National Center for Environmental Health &
Office of Genomics and Disease Prevention


The mission of NCEH is to provide national leadership, through science and service, to promote health and quality of life by preventing and controlling disease, birth defects, disability, and death resulting from interactions between people and their environment. The mission of OGDP is to promote and coordinate the integration of genetics into public health research and services throughout CDC. For example, OGDP encourages research on gene-environment interactions to gain insight into more effective disease prevention opportunities that may come from targeting the environmental factors that interact with genetic susceptibility to produce disease. OGDP also seeks to address policy questions arising from the identification of genetic risk factors for disease and the development of laboratory tests for susceptibility genotypes. OGDP is located administratively within NCEH, and works closely with programs in NCEH and other centers at CDC. The Prevention Effectiveness Fellow at OGDP/NCEH would have the opportunity to participate in one of the emerging areas of public health in the new millennium.

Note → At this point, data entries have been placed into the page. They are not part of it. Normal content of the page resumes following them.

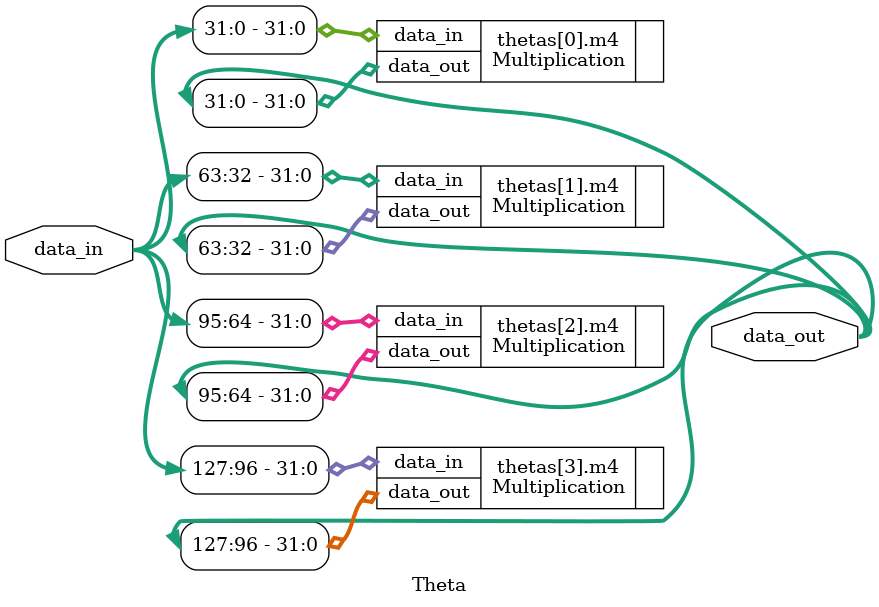
<source format=v>
`timescale 1ns / 1ps

module Theta (
    input  wire [127 : 0] data_in,
    output wire [127 : 0] data_out
);
 
genvar i;
 
generate
    for (i = 0; i < 4; i = i+1)
    begin : thetas
        Multiplication m4 (.data_out(data_out[i*32+31 : i*32]),.data_in(data_in[i*32+31 : i*32]));    
    end
endgenerate

endmodule
</source>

Potential and Ongoing Research Projects for Fellow Involvement

1. Economists and epidemiologists at CDC are engaged with academic partners to assess the costs and likely effectiveness of population-based screening for hereditary hemochromatosis. The Fellow would have the opportunity of working with experienced public health economists to update and elaborate a cost-effectiveness model for hemochromatosis screening of adults.

2. Genetic tests for mutations that increase risks for certain kinds of cancer are already available and being promoted. Evaluation of the risks and benefits of such tests from an individual perspective can be modeled with the end product being the development of an interactive decision model that providers could use to counsel individuals regarding the decision to be tested.

3. The largest genetic testing program in the United States is the screening of dried blood spots from 3.9 million newborns each year for a number of metabolic or genetic diseases. A new laboratory technology called tandem mass spectrometry has been developed that may fundamentally alter the way newborn screening is done. A quantitative and qualitative policy analysis of the implications of this technology is urgently needed. This project would be done in collaboration with the Division of Laboratory Sciences at NCEH.